#### [Study text]
»»

2006-03-23 Thread Piercarlo Slavazza

Hi all,

I would like to announce the first release of Curiosity, a .NET xpath 
based screen scraper and push platform, which can be straightaway used 
for scraping Microformats data.


***  http://www.go-curiosity.com  ***

Curiosity can extract data from ANY web page, because it uses Tidy 
(http://tidy.sourceforge.net/) for converting the page in xhtml.


For every page defined in its configuration, Curiosity maintains an 
history of the data extracted in the past: hence, it can easily identify 
new, modified and deleted items.


Moreover, Curiosity can be instructed with (xpath based) crawling rules, 
form based authentications (even on https) and proxy settings.


The extracted data can be handled by an extensible architecture of 
providers: Curiosity is equipped with providers for sending the data 
by email, and for creating and uploading RSS feeds by means of ftp.

««

#### [Task prompt]
Could you set down everything in the Curiosity announcement from "2006-03-23 Thread Piercarlo" down to "page in xhtml.", word for word?

#### [Saved data entries]

»»

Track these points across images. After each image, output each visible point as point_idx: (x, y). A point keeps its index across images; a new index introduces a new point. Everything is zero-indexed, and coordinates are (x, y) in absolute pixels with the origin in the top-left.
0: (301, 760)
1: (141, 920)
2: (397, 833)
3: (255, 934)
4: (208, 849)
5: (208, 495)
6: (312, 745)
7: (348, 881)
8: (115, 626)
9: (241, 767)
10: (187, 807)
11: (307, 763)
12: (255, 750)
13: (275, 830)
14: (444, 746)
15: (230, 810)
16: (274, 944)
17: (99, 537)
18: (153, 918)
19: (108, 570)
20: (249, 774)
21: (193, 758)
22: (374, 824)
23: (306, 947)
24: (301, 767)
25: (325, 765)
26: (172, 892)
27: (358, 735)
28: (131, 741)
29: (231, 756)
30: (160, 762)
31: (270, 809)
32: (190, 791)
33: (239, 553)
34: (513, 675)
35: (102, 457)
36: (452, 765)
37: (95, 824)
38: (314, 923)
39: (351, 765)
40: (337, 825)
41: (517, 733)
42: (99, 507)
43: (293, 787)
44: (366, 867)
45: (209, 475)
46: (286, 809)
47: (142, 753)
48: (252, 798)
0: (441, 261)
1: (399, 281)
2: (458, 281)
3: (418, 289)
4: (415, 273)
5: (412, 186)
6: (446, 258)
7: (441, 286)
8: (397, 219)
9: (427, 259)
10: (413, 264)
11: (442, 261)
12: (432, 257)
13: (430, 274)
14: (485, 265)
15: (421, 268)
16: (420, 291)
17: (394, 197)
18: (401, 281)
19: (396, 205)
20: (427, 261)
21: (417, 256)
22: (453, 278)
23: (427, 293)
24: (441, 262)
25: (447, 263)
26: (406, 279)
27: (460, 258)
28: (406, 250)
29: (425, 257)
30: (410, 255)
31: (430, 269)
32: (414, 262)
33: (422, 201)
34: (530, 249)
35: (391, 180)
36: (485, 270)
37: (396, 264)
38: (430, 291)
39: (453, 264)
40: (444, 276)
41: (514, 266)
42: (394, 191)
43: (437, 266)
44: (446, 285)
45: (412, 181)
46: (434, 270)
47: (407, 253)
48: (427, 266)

««
»»

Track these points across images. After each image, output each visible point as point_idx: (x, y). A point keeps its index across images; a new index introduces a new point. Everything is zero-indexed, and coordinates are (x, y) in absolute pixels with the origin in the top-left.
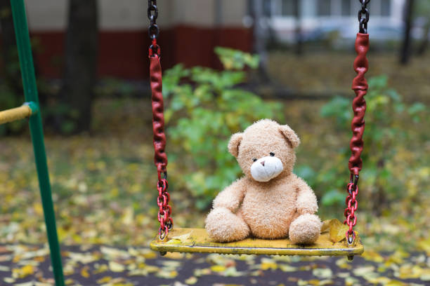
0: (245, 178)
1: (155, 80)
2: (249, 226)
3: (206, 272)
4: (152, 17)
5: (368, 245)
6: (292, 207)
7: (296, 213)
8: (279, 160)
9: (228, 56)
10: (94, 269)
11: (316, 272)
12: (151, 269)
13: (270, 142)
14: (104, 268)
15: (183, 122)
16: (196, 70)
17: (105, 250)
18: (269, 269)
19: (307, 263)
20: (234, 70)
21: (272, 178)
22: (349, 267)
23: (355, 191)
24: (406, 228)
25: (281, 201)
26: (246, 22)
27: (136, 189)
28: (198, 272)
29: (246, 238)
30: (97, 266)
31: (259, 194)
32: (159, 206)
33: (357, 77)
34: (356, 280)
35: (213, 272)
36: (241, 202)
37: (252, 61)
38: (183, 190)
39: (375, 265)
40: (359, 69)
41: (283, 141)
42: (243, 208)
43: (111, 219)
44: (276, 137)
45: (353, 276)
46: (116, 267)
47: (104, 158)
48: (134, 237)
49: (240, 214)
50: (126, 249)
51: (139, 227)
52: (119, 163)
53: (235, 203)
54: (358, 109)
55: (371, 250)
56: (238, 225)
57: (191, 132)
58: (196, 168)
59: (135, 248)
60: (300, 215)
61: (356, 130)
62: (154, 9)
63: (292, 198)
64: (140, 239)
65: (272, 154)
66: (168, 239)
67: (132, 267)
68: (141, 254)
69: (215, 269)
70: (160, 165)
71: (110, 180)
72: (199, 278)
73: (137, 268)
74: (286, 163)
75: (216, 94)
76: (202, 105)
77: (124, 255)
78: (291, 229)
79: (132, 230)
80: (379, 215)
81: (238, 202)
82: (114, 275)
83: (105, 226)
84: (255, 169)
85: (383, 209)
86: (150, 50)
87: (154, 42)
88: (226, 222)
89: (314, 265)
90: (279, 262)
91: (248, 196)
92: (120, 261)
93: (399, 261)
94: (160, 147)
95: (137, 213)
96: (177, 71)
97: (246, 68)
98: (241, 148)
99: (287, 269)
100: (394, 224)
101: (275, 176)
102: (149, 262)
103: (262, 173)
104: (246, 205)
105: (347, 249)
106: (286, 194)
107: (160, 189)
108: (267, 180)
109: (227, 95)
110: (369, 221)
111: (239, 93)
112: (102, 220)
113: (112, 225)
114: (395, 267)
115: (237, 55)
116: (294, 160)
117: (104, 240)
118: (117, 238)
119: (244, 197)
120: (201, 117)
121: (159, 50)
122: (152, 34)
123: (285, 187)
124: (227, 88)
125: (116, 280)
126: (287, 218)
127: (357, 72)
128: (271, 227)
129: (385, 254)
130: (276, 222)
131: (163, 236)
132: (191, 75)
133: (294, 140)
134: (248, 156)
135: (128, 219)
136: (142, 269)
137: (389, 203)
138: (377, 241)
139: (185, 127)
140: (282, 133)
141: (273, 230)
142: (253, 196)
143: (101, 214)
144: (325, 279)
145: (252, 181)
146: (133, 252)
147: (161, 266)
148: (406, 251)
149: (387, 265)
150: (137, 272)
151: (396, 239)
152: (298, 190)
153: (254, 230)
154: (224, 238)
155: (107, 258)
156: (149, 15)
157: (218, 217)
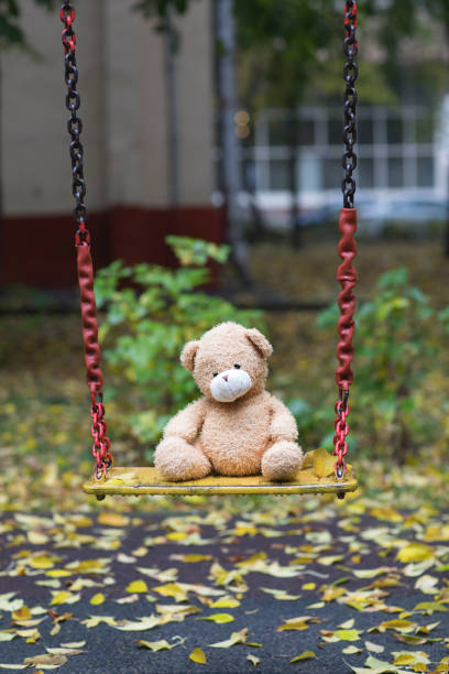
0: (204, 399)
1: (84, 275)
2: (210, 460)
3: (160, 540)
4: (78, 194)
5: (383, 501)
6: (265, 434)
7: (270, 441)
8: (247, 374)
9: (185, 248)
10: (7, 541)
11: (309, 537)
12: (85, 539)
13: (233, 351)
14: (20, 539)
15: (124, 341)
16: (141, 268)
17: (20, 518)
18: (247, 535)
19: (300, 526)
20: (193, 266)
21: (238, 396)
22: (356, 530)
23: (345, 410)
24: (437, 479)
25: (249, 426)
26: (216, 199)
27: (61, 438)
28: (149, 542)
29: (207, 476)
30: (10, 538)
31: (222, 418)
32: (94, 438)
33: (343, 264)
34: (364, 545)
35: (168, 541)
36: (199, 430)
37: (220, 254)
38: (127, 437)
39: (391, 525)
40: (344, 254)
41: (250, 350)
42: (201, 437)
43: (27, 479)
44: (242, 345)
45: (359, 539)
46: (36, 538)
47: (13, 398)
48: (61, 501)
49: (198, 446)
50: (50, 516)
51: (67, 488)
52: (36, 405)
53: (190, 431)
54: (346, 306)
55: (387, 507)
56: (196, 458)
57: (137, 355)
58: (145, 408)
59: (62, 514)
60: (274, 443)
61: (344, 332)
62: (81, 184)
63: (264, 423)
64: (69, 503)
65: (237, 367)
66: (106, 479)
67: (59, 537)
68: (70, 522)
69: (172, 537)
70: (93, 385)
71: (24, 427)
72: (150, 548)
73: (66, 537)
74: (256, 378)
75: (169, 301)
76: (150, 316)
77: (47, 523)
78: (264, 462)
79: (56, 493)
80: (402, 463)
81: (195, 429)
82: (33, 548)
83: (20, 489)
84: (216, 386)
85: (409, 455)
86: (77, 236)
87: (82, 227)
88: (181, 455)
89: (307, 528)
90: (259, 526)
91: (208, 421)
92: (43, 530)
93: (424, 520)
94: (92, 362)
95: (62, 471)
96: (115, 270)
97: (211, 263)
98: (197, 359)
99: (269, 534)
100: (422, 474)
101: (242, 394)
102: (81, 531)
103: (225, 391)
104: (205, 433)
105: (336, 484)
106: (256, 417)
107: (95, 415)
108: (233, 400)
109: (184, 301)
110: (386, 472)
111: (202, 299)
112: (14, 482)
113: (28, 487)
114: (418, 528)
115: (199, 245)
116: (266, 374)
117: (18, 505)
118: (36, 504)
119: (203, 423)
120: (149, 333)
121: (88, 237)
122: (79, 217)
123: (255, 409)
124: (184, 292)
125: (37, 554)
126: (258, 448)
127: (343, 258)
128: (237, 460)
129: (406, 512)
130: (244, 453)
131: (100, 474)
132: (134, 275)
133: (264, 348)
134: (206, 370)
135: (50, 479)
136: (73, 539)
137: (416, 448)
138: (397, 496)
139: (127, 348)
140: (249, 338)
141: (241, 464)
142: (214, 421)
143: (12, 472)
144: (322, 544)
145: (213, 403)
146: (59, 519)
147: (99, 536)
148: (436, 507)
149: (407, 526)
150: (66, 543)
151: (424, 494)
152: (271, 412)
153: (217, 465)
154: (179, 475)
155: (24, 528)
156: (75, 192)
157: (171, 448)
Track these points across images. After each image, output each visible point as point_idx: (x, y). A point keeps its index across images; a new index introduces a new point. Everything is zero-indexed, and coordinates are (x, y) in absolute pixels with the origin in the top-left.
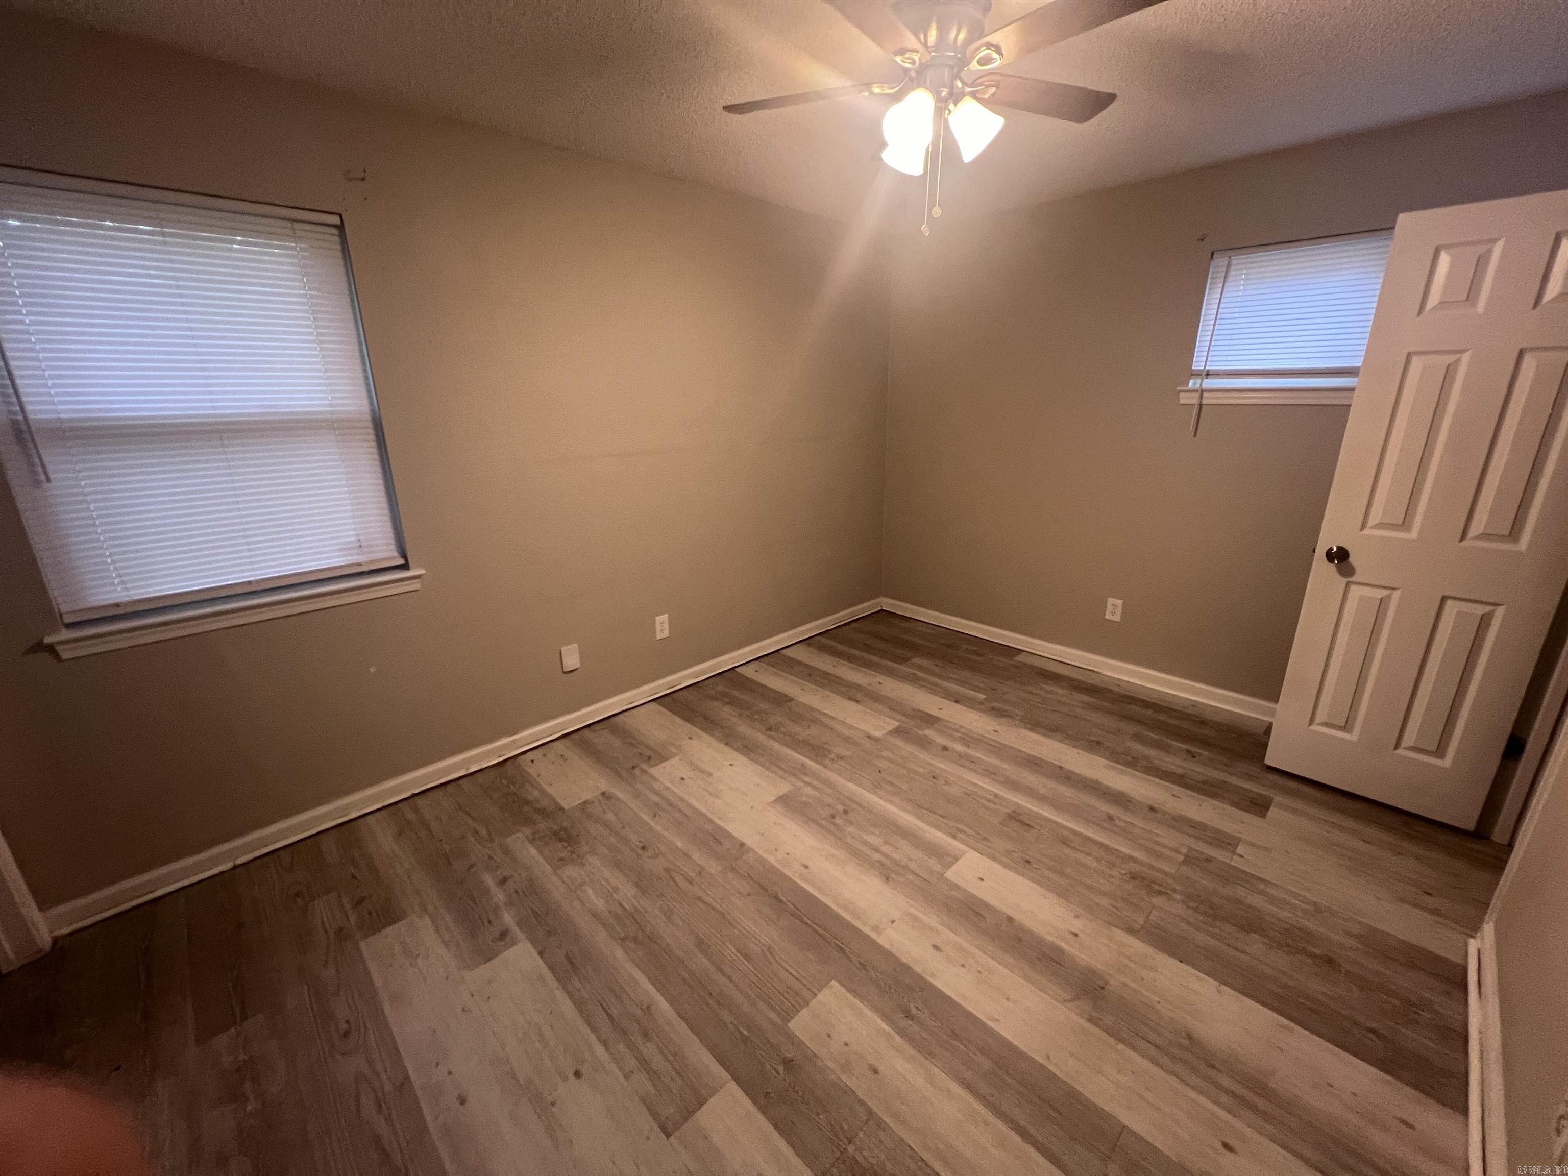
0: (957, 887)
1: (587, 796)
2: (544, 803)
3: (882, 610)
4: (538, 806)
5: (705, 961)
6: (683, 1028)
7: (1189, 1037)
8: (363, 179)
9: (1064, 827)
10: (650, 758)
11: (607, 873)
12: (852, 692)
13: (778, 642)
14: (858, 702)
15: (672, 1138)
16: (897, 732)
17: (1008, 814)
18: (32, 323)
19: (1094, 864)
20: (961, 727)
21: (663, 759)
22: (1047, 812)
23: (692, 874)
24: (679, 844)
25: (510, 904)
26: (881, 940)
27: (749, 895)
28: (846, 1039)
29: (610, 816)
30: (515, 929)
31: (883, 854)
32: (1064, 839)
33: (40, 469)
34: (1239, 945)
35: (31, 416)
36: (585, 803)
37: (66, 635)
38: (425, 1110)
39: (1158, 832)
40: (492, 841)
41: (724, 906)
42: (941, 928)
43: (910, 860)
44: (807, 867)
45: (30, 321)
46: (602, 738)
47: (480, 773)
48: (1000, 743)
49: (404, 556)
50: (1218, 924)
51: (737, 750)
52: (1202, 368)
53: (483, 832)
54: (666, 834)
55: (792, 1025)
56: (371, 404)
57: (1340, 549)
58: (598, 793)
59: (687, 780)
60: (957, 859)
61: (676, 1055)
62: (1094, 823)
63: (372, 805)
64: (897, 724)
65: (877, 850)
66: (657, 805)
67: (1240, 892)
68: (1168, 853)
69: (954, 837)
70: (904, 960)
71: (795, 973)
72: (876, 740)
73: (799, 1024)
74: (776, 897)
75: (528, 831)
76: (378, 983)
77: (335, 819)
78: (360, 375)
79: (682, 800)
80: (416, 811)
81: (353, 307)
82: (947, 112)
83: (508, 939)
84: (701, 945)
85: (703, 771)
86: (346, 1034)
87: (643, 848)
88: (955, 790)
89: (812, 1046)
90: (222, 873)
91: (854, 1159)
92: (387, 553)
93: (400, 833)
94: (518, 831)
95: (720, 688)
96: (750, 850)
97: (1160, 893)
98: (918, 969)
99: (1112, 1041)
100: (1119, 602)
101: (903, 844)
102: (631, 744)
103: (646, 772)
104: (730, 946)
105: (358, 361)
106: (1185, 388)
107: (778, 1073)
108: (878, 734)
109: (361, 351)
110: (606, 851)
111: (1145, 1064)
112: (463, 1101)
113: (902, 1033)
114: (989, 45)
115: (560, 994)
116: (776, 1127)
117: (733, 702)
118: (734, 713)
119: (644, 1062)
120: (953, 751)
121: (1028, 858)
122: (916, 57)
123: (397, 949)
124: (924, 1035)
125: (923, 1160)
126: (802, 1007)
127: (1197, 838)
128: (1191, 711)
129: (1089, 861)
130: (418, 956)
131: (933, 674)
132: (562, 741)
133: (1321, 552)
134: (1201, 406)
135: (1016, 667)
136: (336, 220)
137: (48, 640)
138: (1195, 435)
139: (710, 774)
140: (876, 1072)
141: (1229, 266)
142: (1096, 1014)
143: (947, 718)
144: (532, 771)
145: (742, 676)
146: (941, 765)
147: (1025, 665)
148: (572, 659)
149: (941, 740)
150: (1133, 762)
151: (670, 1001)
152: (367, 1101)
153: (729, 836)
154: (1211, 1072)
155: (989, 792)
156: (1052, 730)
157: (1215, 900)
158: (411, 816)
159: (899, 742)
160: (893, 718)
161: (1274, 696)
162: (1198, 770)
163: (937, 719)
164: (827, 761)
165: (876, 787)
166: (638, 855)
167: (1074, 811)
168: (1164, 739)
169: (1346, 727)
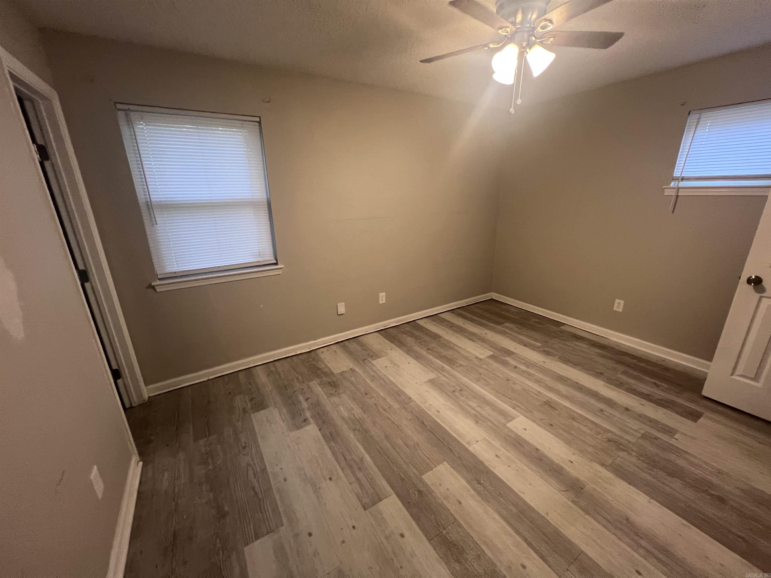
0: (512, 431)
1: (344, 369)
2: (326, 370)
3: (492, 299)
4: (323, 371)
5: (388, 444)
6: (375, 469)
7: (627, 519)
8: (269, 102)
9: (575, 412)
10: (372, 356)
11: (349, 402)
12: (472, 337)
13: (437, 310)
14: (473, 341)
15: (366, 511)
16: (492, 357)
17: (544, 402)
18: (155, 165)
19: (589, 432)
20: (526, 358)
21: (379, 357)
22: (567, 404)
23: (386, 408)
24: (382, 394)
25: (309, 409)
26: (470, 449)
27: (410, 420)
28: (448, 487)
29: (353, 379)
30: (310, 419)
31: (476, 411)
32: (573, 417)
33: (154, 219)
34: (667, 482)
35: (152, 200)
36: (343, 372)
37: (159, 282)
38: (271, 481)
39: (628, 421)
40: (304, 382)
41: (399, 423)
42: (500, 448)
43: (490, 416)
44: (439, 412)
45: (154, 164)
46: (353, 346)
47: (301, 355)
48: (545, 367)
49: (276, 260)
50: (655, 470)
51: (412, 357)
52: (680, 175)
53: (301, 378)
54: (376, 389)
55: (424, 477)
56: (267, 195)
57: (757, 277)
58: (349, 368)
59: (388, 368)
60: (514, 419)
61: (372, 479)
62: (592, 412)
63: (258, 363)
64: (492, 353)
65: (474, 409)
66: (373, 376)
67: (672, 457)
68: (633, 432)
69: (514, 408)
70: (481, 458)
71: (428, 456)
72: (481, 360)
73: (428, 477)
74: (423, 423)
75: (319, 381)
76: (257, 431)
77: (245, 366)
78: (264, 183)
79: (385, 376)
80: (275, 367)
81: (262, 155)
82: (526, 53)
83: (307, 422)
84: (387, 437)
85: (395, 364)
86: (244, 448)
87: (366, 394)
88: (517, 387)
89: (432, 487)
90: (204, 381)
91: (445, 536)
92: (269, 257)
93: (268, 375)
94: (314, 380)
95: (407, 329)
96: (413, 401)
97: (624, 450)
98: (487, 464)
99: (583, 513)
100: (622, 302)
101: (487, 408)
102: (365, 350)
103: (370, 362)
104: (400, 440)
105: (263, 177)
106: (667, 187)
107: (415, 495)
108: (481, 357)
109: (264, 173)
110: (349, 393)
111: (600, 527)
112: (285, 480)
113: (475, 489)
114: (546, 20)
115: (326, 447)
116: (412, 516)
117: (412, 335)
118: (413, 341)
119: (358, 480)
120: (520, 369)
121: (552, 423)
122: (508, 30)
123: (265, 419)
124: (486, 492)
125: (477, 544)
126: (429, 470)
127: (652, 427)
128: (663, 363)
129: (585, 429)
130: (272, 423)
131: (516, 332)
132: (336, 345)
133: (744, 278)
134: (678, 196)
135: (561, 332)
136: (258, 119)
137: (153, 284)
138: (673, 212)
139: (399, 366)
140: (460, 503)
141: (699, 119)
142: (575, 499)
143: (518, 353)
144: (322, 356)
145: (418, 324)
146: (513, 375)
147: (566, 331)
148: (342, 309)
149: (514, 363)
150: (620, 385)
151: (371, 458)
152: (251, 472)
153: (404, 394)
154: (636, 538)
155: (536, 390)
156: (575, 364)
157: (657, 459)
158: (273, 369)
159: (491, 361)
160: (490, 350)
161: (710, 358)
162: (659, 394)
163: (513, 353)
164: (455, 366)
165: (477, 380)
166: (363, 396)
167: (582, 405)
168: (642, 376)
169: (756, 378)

««

#### [Result]
2006-03-23 Thread Piercarlo Slavazza

Hi all,

I would like to announce the first release of Curiosity, a .NET xpath 
based screen scraper and push platform, which can be straightaway used 
for scraping Microformats data.


***  http://www.go-curiosity.com  ***

Curiosity can extract data from ANY web page, because it uses Tidy 
(http://tidy.sourceforge.net/) for converting the page in xhtml.